■ Brief ■
Search the records below for the string "Jensen", and report each line that contains it.

[Dataset entries]
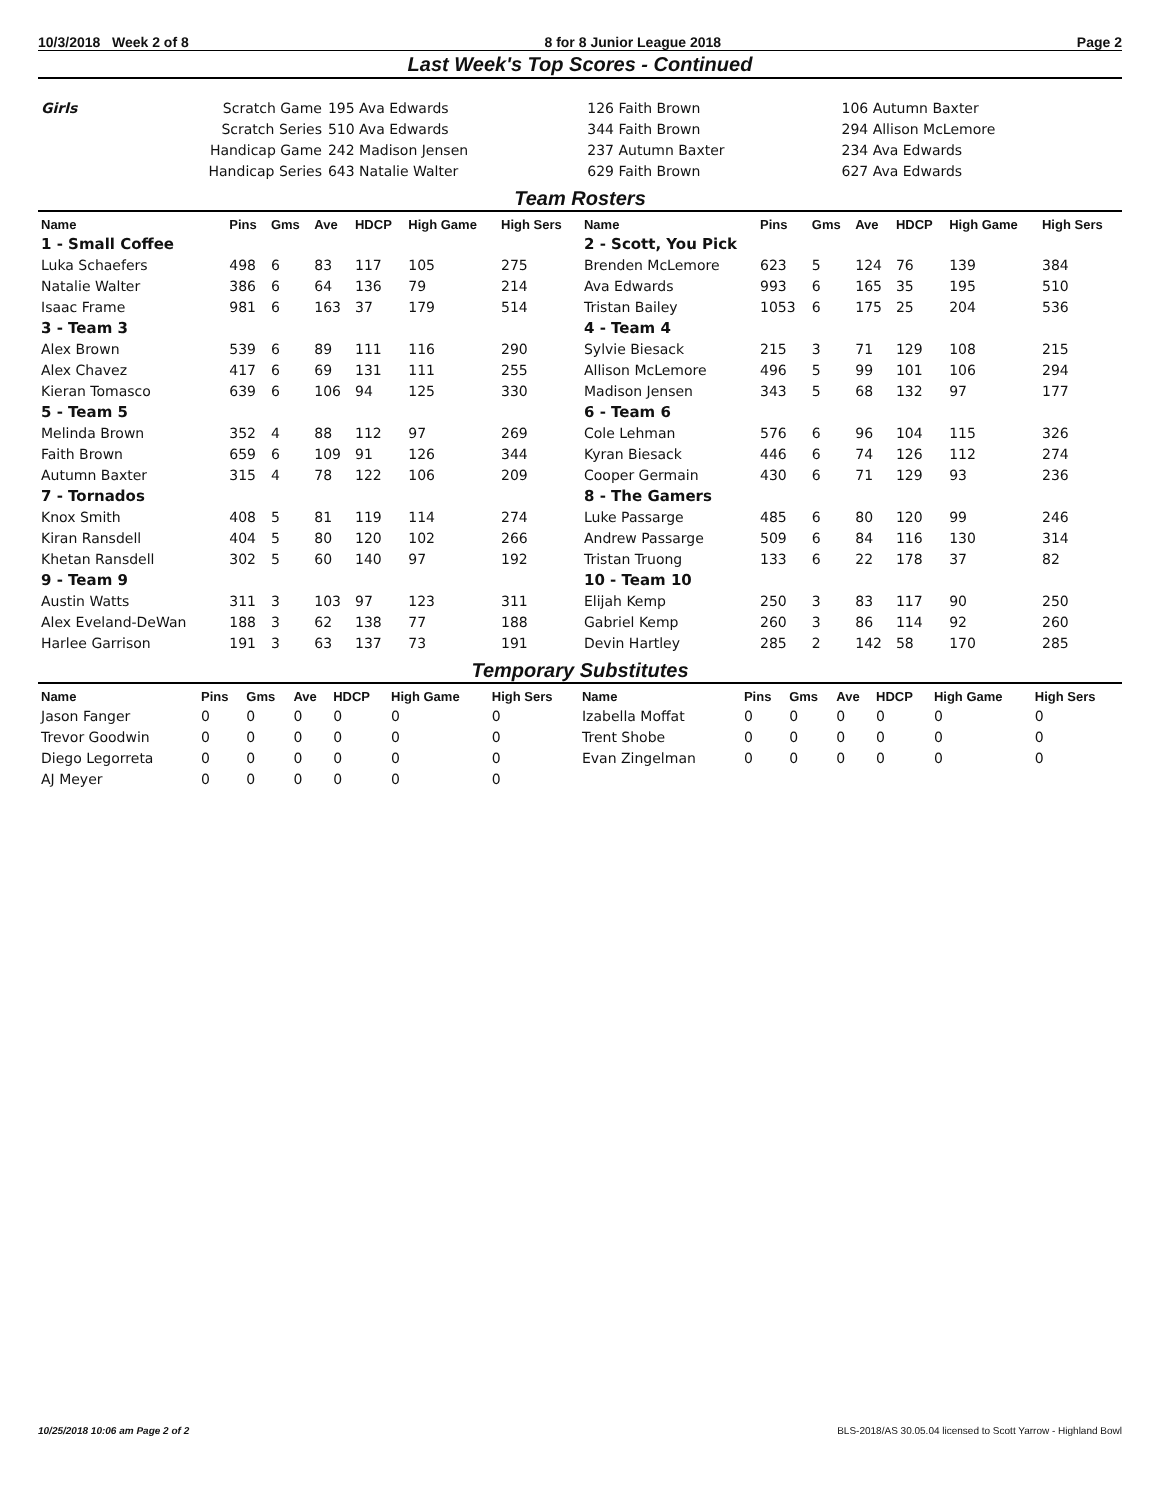10/3/2018 Week 2 of 8 8 for 8 Junior League 2018 Page 2
Last Week's Top Scores - Continued
| Girls | Scratch Game | 195 Ava Edwards | 126 Faith Brown | 106 Autumn Baxter |
| | Scratch Series | 510 Ava Edwards | 344 Faith Brown | 294 Allison McLemore |
| | Handicap Game | 242 Madison Jensen | 237 Autumn Baxter | 234 Ava Edwards |
| | Handicap Series | 643 Natalie Walter | 629 Faith Brown | 627 Ava Edwards |
Team Rosters
| Name | Pins | Gms | Ave | HDCP | High Game | High Sers | Name | Pins | Gms | Ave | HDCP | High Game | High Sers |
| --- | --- | --- | --- | --- | --- | --- | --- | --- | --- | --- | --- | --- | --- |
| 1 - Small Coffee | | | | | | | 2 - Scott, You Pick | | | | | | |
| Luka Schaefers | 498 | 6 | 83 | 117 | 105 | 275 | Brenden McLemore | 623 | 5 | 124 | 76 | 139 | 384 |
| Natalie Walter | 386 | 6 | 64 | 136 | 79 | 214 | Ava Edwards | 993 | 6 | 165 | 35 | 195 | 510 |
| Isaac Frame | 981 | 6 | 163 | 37 | 179 | 514 | Tristan Bailey | 1053 | 6 | 175 | 25 | 204 | 536 |
| 3 - Team 3 | | | | | | | 4 - Team 4 | | | | | | |
| Alex Brown | 539 | 6 | 89 | 111 | 116 | 290 | Sylvie Biesack | 215 | 3 | 71 | 129 | 108 | 215 |
| Alex Chavez | 417 | 6 | 69 | 131 | 111 | 255 | Allison McLemore | 496 | 5 | 99 | 101 | 106 | 294 |
| Kieran Tomasco | 639 | 6 | 106 | 94 | 125 | 330 | Madison Jensen | 343 | 5 | 68 | 132 | 97 | 177 |
| 5 - Team 5 | | | | | | | 6 - Team 6 | | | | | | |
| Melinda Brown | 352 | 4 | 88 | 112 | 97 | 269 | Cole Lehman | 576 | 6 | 96 | 104 | 115 | 326 |
| Faith Brown | 659 | 6 | 109 | 91 | 126 | 344 | Kyran Biesack | 446 | 6 | 74 | 126 | 112 | 274 |
| Autumn Baxter | 315 | 4 | 78 | 122 | 106 | 209 | Cooper Germain | 430 | 6 | 71 | 129 | 93 | 236 |
| 7 - Tornados | | | | | | | 8 - The Gamers | | | | | | |
| Knox Smith | 408 | 5 | 81 | 119 | 114 | 274 | Luke Passarge | 485 | 6 | 80 | 120 | 99 | 246 |
| Kiran Ransdell | 404 | 5 | 80 | 120 | 102 | 266 | Andrew Passarge | 509 | 6 | 84 | 116 | 130 | 314 |
| Khetan Ransdell | 302 | 5 | 60 | 140 | 97 | 192 | Tristan Truong | 133 | 6 | 22 | 178 | 37 | 82 |
| 9 - Team 9 | | | | | | | 10 - Team 10 | | | | | | |
| Austin Watts | 311 | 3 | 103 | 97 | 123 | 311 | Elijah Kemp | 250 | 3 | 83 | 117 | 90 | 250 |
| Alex Eveland-DeWan | 188 | 3 | 62 | 138 | 77 | 188 | Gabriel Kemp | 260 | 3 | 86 | 114 | 92 | 260 |
| Harlee Garrison | 191 | 3 | 63 | 137 | 73 | 191 | Devin Hartley | 285 | 2 | 142 | 58 | 170 | 285 |
Temporary Substitutes
| Name | Pins | Gms | Ave | HDCP | High Game | High Sers | Name | Pins | Gms | Ave | HDCP | High Game | High Sers |
| --- | --- | --- | --- | --- | --- | --- | --- | --- | --- | --- | --- | --- | --- |
| Jason Fanger | 0 | 0 | 0 | 0 | 0 | 0 | Izabella Moffat | 0 | 0 | 0 | 0 | 0 | 0 |
| Trevor Goodwin | 0 | 0 | 0 | 0 | 0 | 0 | Trent Shobe | 0 | 0 | 0 | 0 | 0 | 0 |
| Diego Legorreta | 0 | 0 | 0 | 0 | 0 | 0 | Evan Zingelman | 0 | 0 | 0 | 0 | 0 | 0 |
| AJ Meyer | 0 | 0 | 0 | 0 | 0 | 0 | | | | | | | |
10/25/2018 10:06 am Page 2 of 2 BLS-2018/AS 30.05.04 licensed to Scott Yarrow - Highland Bowl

■ Exercise response ■
| | Handicap Game | 242 Madison Jensen | 237 Autumn Baxter | 234 Ava Edwards |
| Kieran Tomasco | 639 | 6 | 106 | 94 | 125 | 330 | Madison Jensen | 343 | 5 | 68 | 132 | 97 | 177 |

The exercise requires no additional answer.